▶ [TEXTO DADO]
::::::::::

30/01/2014

Rosário breve

 
 
Projecto esverdeado por uns olhos




Os sonhos são para se ter a dormir.
Os projectos são para se ter quando acordado.
Os meus sonhos são estapafúrdios (como o são, suponho, os de toda a gente), mas os meus projectos são simples. São simples e são poucos.
Um deles consiste tão-só nisto: ir, um destes dias menos agrestes, tomar café àquele Vale a que Santarém dá nome e que a Santarém franqueia o Sul. A Vale de Santarém chegado, muito prazer me viria de, permeando o portal da Sociedade Recreativa Operária local, encontrar quiçá a senhora Teresa Horta e/ou o senhor Alfredo Silva, habitantes que são daquela geoformosura apenas maculada pelos fedores residuais do (deficiente) tratamento de imundícies. Com ela e com ele à cavaqueira a mais amena, julgo o mais crível este cenário: o senhor Alfredo evocando o poeta local que de nome houve João d’Aldeia, autor assinante da quadra consagrada e honrada em azulejo a azul-nascente:
                                    Lavadeiras que lavais
                                    Na água doce e branquinha
                                    Nos suspiros que vós dais
                                    Está toda a esperança minha.

::::::::::

▶ [REGISTOS GUARDADOS]
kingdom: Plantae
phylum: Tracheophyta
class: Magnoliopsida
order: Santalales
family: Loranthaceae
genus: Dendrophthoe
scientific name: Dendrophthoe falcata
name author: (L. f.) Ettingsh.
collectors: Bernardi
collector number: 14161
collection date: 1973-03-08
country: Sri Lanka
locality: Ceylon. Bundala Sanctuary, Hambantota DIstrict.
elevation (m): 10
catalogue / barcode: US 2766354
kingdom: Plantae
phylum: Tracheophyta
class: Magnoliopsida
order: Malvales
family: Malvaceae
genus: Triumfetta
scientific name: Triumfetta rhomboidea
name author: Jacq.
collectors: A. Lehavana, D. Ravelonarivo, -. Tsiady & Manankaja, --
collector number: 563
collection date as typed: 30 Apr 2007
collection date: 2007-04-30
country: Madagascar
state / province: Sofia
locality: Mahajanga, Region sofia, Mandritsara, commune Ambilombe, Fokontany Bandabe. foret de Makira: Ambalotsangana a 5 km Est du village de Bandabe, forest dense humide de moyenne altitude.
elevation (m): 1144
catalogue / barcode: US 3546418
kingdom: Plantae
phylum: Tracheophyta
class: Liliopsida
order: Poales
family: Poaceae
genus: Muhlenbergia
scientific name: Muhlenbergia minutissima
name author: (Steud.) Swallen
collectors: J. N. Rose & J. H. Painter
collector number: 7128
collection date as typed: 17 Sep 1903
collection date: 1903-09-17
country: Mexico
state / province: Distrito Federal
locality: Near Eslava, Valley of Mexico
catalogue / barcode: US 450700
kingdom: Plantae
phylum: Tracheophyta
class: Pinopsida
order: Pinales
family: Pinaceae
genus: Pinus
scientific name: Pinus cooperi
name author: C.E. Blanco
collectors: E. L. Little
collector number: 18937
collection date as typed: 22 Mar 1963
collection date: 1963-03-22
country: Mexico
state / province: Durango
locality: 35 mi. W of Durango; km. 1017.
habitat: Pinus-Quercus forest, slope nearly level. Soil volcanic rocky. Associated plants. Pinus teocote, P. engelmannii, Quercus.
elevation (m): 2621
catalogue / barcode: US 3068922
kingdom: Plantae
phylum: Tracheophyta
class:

::::::::::

▶ [O QUE SE PEDE]
1. Indique se cada afirmação concorda com o texto, respondendo sim ou não e citando as palavras do texto que o decidem: (a) os projectos de quem escreve são muitos; (b) a quadra em azulejo é assinada por João d’Aldeia; (c) os sonhos são para se ter quando acordado.
2. Resuma o texto em duas frases.
A listagem não tem nenhum papel neste exercício.

▶ [RESULTADOS DO EXERCÍCIO]
1.
(a) Não: «São simples e são poucos.»
(b) Sim: «o poeta local que de nome houve João d’Aldeia, autor assinante da quadra consagrada e honrada em azulejo»
(c) Não: «Os sonhos são para se ter a dormir.»

2. Quem escreve distingue os sonhos, que são para se ter a dormir, dos projectos, que são para quando acordado, e diz que os seus projectos são simples e poucos. Um deles é ir tomar café a Vale de Santarém e, na Sociedade Recreativa Operária local, encontrar a senhora Teresa Horta e/ou o senhor Alfredo Silva, imaginando que este evocaria o poeta João d’Aldeia, autor da quadra honrada em azulejo.